▸ What this task involves: Please give back only the lines below from the one containing "WISDOM: 6000 -> 4385" to the one containing "B08R8PXYL6-Birthday-Tumblers: 1393 -> 1100", each repeated word for word, both ends included.

▸ The records:
□ □ □ □
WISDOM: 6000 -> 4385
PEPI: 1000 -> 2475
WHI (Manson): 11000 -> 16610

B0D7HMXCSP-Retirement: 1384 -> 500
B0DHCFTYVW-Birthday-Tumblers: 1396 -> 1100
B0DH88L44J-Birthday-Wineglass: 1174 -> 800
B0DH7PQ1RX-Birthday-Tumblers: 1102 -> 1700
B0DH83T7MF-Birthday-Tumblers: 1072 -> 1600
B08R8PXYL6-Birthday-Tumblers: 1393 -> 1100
□ □ □ □
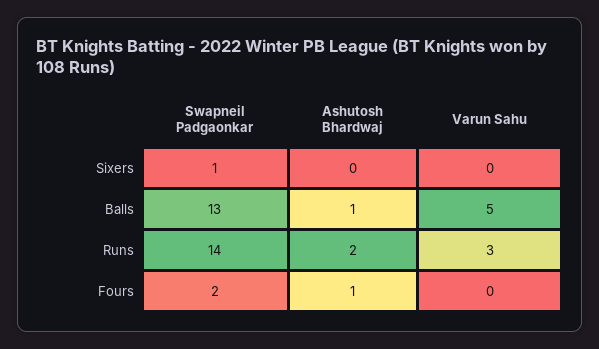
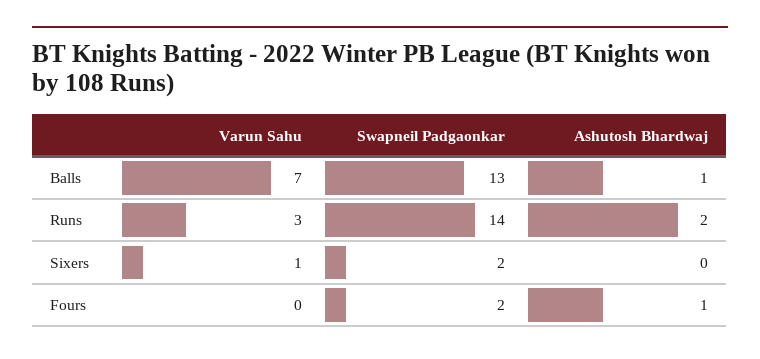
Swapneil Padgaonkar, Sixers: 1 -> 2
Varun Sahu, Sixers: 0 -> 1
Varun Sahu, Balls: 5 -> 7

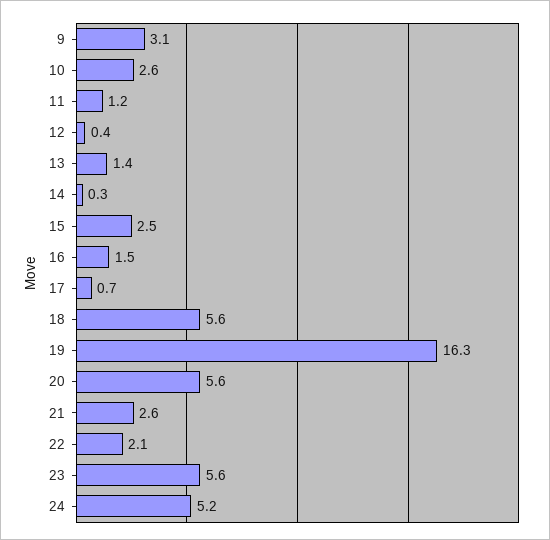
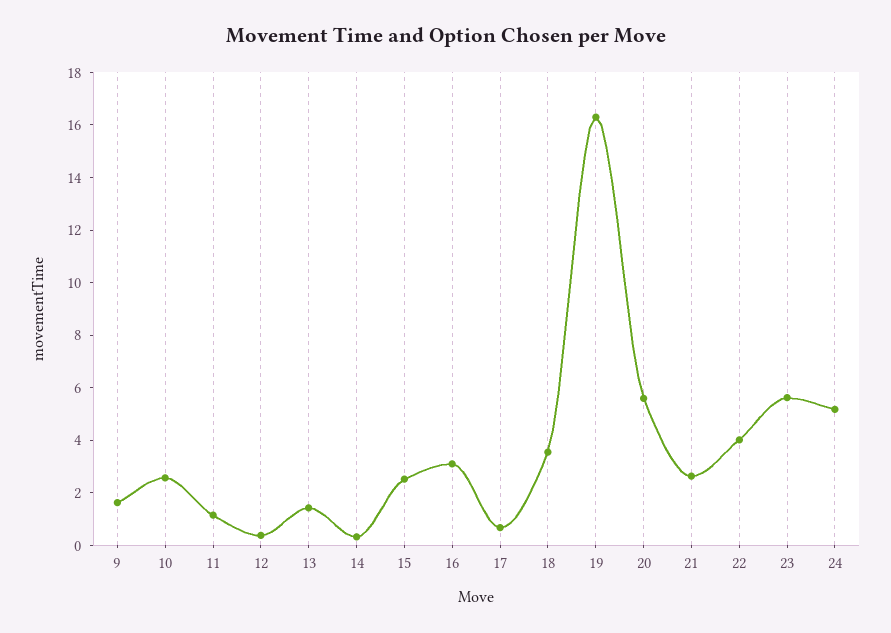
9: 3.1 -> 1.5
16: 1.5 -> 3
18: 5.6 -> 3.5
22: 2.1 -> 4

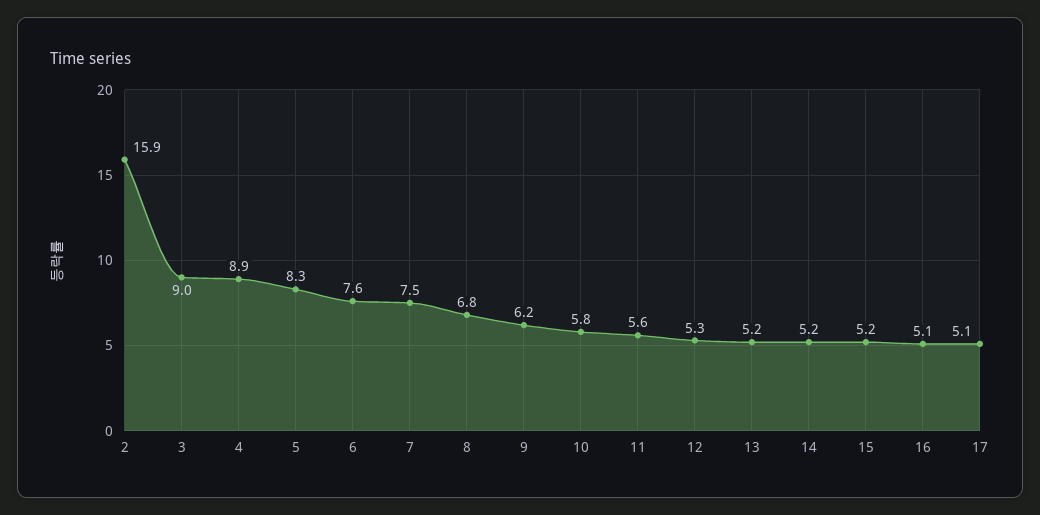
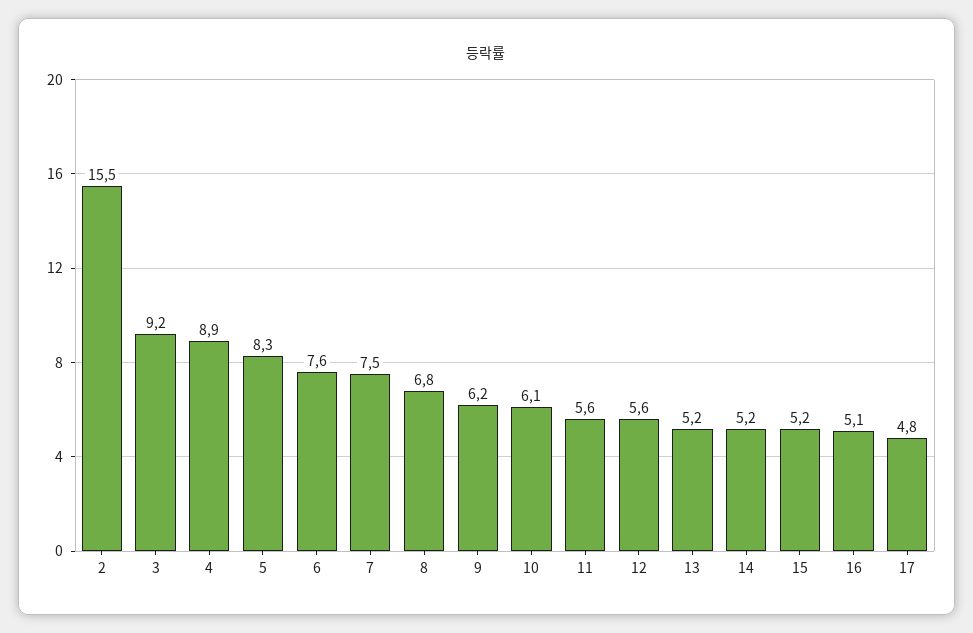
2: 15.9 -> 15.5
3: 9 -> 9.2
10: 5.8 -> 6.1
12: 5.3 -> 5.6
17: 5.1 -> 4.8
□ □ □ □
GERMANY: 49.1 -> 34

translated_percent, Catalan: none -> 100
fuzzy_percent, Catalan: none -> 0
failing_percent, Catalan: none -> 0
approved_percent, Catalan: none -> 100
□ □ □ □
▸ Result below:
WISDOM: 6000 -> 4385
PEPI: 1000 -> 2475
WHI (Manson): 11000 -> 16610

B0D7HMXCSP-Retirement: 1384 -> 500
B0DHCFTYVW-Birthday-Tumblers: 1396 -> 1100
B0DH88L44J-Birthday-Wineglass: 1174 -> 800
B0DH7PQ1RX-Birthday-Tumblers: 1102 -> 1700
B0DH83T7MF-Birthday-Tumblers: 1072 -> 1600
B08R8PXYL6-Birthday-Tumblers: 1393 -> 1100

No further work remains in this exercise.